=== Section Start ===

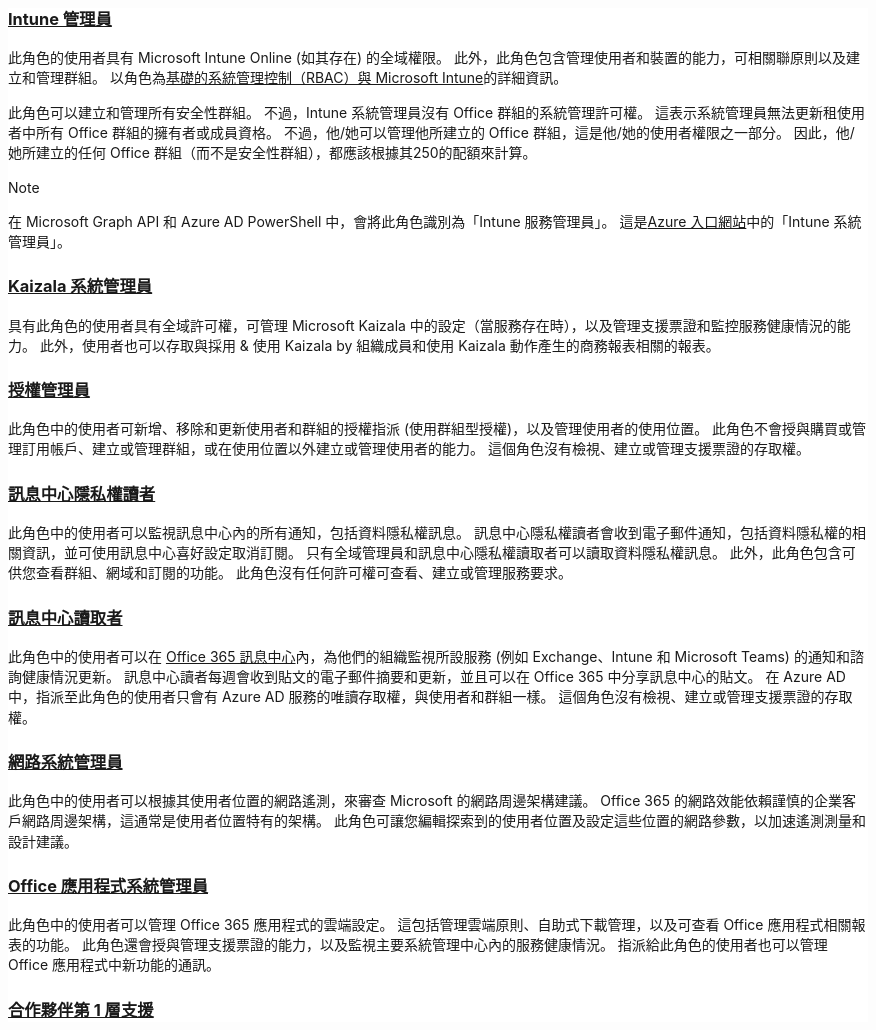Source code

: ### <a name="intune-administrator"></a>[Intune 管理員](#intune-service-administrator-permissions)

此角色的使用者具有 Microsoft Intune Online (如其存在) 的全域權限。 此外，此角色包含管理使用者和裝置的能力，可相關聯原則以及建立和管理群組。 以角色為[基礎的系統管理控制（RBAC）與 Microsoft Intune](https://docs.microsoft.com/intune/role-based-access-control)的詳細資訊。

此角色可以建立和管理所有安全性群組。 不過，Intune 系統管理員沒有 Office 群組的系統管理許可權。 這表示系統管理員無法更新租使用者中所有 Office 群組的擁有者或成員資格。 不過，他/她可以管理他所建立的 Office 群組，這是他/她的使用者權限之一部分。 因此，他/她所建立的任何 Office 群組（而不是安全性群組），都應該根據其250的配額來計算。

> [!NOTE]
> 在 Microsoft Graph API 和 Azure AD PowerShell 中，會將此角色識別為「Intune 服務管理員」。 這是[Azure 入口網站](https://portal.azure.com)中的「Intune 系統管理員」。

### <a name="kaizala-administrator"></a>[Kaizala 系統管理員](#kaizala-administrator-permissions)

具有此角色的使用者具有全域許可權，可管理 Microsoft Kaizala 中的設定（當服務存在時），以及管理支援票證和監控服務健康情況的能力。 此外，使用者也可以存取與採用 & 使用 Kaizala by 組織成員和使用 Kaizala 動作產生的商務報表相關的報表。

### <a name="license-administrator"></a>[授權管理員](#license-administrator-permissions)

此角色中的使用者可新增、移除和更新使用者和群組的授權指派 (使用群組型授權)，以及管理使用者的使用位置。 此角色不會授與購買或管理訂用帳戶、建立或管理群組，或在使用位置以外建立或管理使用者的能力。 這個角色沒有檢視、建立或管理支援票證的存取權。

### <a name="message-center-privacy-reader"></a>[訊息中心隱私權讀者](#message-center-privacy-reader-permissions)

此角色中的使用者可以監視訊息中心內的所有通知，包括資料隱私權訊息。 訊息中心隱私權讀者會收到電子郵件通知，包括資料隱私權的相關資訊，並可使用訊息中心喜好設定取消訂閱。 只有全域管理員和訊息中心隱私權讀取者可以讀取資料隱私權訊息。 此外，此角色包含可供您查看群組、網域和訂閱的功能。 此角色沒有任何許可權可查看、建立或管理服務要求。

### <a name="message-center-reader"></a>[訊息中心讀取者](#message-center-reader-permissions)

此角色中的使用者可以在 [Office 365 訊息中心](https://support.office.com/article/Message-center-in-Office-365-38FB3333-BFCC-4340-A37B-DEDA509C2093)內，為他們的組織監視所設服務 (例如 Exchange、Intune 和 Microsoft Teams) 的通知和諮詢健康情況更新。 訊息中心讀者每週會收到貼文的電子郵件摘要和更新，並且可以在 Office 365 中分享訊息中心的貼文。 在 Azure AD 中，指派至此角色的使用者只會有 Azure AD 服務的唯讀存取權，與使用者和群組一樣。 這個角色沒有檢視、建立或管理支援票證的存取權。

### <a name="network-administrator"></a>[網路系統管理員](#network-administrator-permissions)

此角色中的使用者可以根據其使用者位置的網路遙測，來審查 Microsoft 的網路周邊架構建議。 Office 365 的網路效能依賴謹慎的企業客戶網路周邊架構，這通常是使用者位置特有的架構。 此角色可讓您編輯探索到的使用者位置及設定這些位置的網路參數，以加速遙測測量和設計建議。 

### <a name="office-apps-administrator"></a>[Office 應用程式系統管理員](#office-apps-administrator-permissions)

此角色中的使用者可以管理 Office 365 應用程式的雲端設定。 這包括管理雲端原則、自助式下載管理，以及可查看 Office 應用程式相關報表的功能。 此角色還會授與管理支援票證的能力，以及監視主要系統管理中心內的服務健康情況。 指派給此角色的使用者也可以管理 Office 應用程式中新功能的通訊。 

### <a name="partner-tier1-support"></a>[合作夥伴第 1 層支援](#partner-tier1-support-permissions)
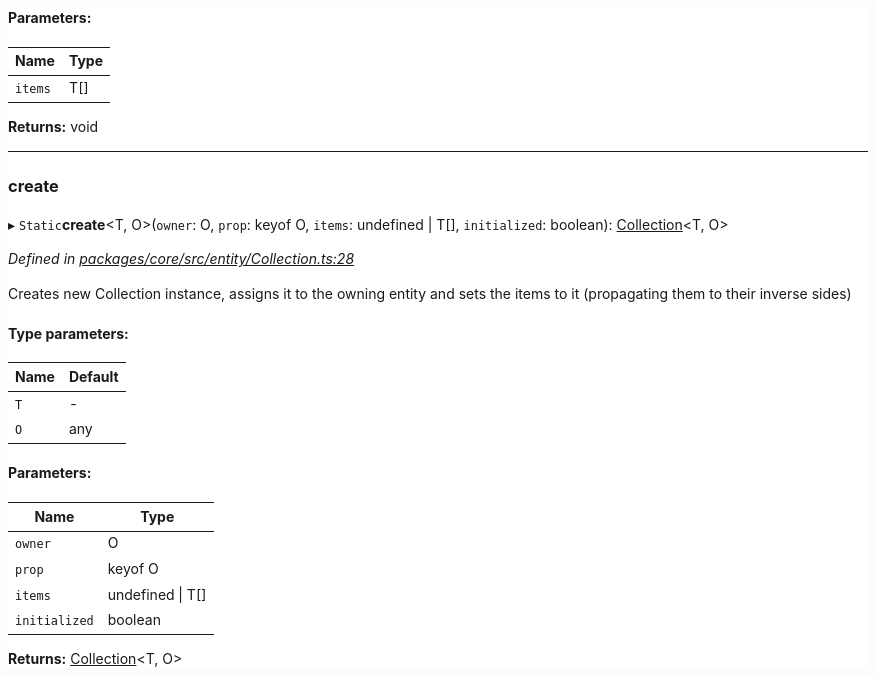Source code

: #### Parameters:

Name | Type |
------ | ------ |
`items` | T[] |

**Returns:** void

___

### create

▸ `Static`**create**&#60;T, O>(`owner`: O, `prop`: keyof O, `items`: undefined \| T[], `initialized`: boolean): [Collection](collection.md)&#60;T, O>

*Defined in [packages/core/src/entity/Collection.ts:28](https://github.com/mikro-orm/mikro-orm/blob/18b580bb42/packages/core/src/entity/Collection.ts#L28)*

Creates new Collection instance, assigns it to the owning entity and sets the items to it (propagating them to their inverse sides)

#### Type parameters:

Name | Default |
------ | ------ |
`T` | - |
`O` | any |

#### Parameters:

Name | Type |
------ | ------ |
`owner` | O |
`prop` | keyof O |
`items` | undefined \| T[] |
`initialized` | boolean |

**Returns:** [Collection](collection.md)&#60;T, O>
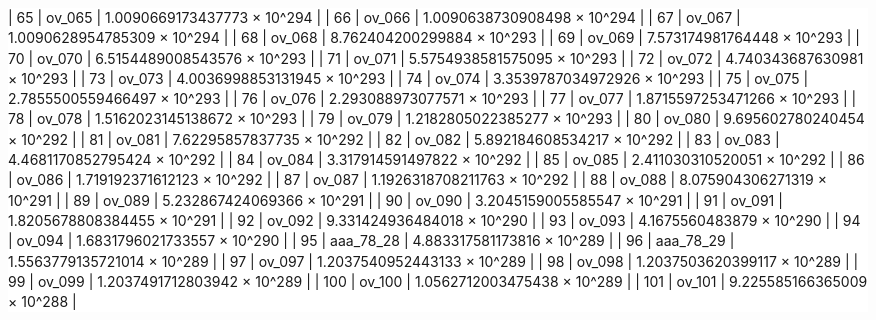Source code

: | 65 | ov_065 | 1.0090669173437773 × 10^294 |
| 66 | ov_066 | 1.0090638730908498 × 10^294 |
| 67 | ov_067 | 1.0090628954785309 × 10^294 |
| 68 | ov_068 | 8.762404200299884 × 10^293 |
| 69 | ov_069 | 7.573174981764448 × 10^293 |
| 70 | ov_070 | 6.5154489008543576 × 10^293 |
| 71 | ov_071 | 5.5754938581575095 × 10^293 |
| 72 | ov_072 | 4.740343687630981 × 10^293 |
| 73 | ov_073 | 4.0036998853131945 × 10^293 |
| 74 | ov_074 | 3.3539787034972926 × 10^293 |
| 75 | ov_075 | 2.7855500559466497 × 10^293 |
| 76 | ov_076 | 2.293088973077571 × 10^293 |
| 77 | ov_077 | 1.8715597253471266 × 10^293 |
| 78 | ov_078 | 1.5162023145138672 × 10^293 |
| 79 | ov_079 | 1.2182805022385277 × 10^293 |
| 80 | ov_080 | 9.695602780240454 × 10^292 |
| 81 | ov_081 | 7.62295857837735 × 10^292 |
| 82 | ov_082 | 5.892184608534217 × 10^292 |
| 83 | ov_083 | 4.4681170852795424 × 10^292 |
| 84 | ov_084 | 3.317914591497822 × 10^292 |
| 85 | ov_085 | 2.411030310520051 × 10^292 |
| 86 | ov_086 | 1.719192371612123 × 10^292 |
| 87 | ov_087 | 1.1926318708211763 × 10^292 |
| 88 | ov_088 | 8.075904306271319 × 10^291 |
| 89 | ov_089 | 5.232867424069366 × 10^291 |
| 90 | ov_090 | 3.2045159005585547 × 10^291 |
| 91 | ov_091 | 1.8205678808384455 × 10^291 |
| 92 | ov_092 | 9.331424936484018 × 10^290 |
| 93 | ov_093 | 4.1675560483879 × 10^290 |
| 94 | ov_094 | 1.6831796021733557 × 10^290 |
| 95 | aaa_78_28 | 4.883317581173816 × 10^289 |
| 96 | aaa_78_29 | 1.5563779135721014 × 10^289 |
| 97 | ov_097 | 1.2037540952443133 × 10^289 |
| 98 | ov_098 | 1.2037503620399117 × 10^289 |
| 99 | ov_099 | 1.2037491712803942 × 10^289 |
| 100 | ov_100 | 1.0562712003475438 × 10^289 |
| 101 | ov_101 | 9.225585166365009 × 10^288 |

=== Section End ===

Task objective:
Everything from the line with "1.0090628954785309 × 10^294 |" through the line with "1.8715597253471266 × 10^293 |" in the listing above must be retyped exactly, with nothing added.

Exercise result:
| 67 | ov_067 | 1.0090628954785309 × 10^294 |
| 68 | ov_068 | 8.762404200299884 × 10^293 |
| 69 | ov_069 | 7.573174981764448 × 10^293 |
| 70 | ov_070 | 6.5154489008543576 × 10^293 |
| 71 | ov_071 | 5.5754938581575095 × 10^293 |
| 72 | ov_072 | 4.740343687630981 × 10^293 |
| 73 | ov_073 | 4.0036998853131945 × 10^293 |
| 74 | ov_074 | 3.3539787034972926 × 10^293 |
| 75 | ov_075 | 2.7855500559466497 × 10^293 |
| 76 | ov_076 | 2.293088973077571 × 10^293 |
| 77 | ov_077 | 1.8715597253471266 × 10^293 |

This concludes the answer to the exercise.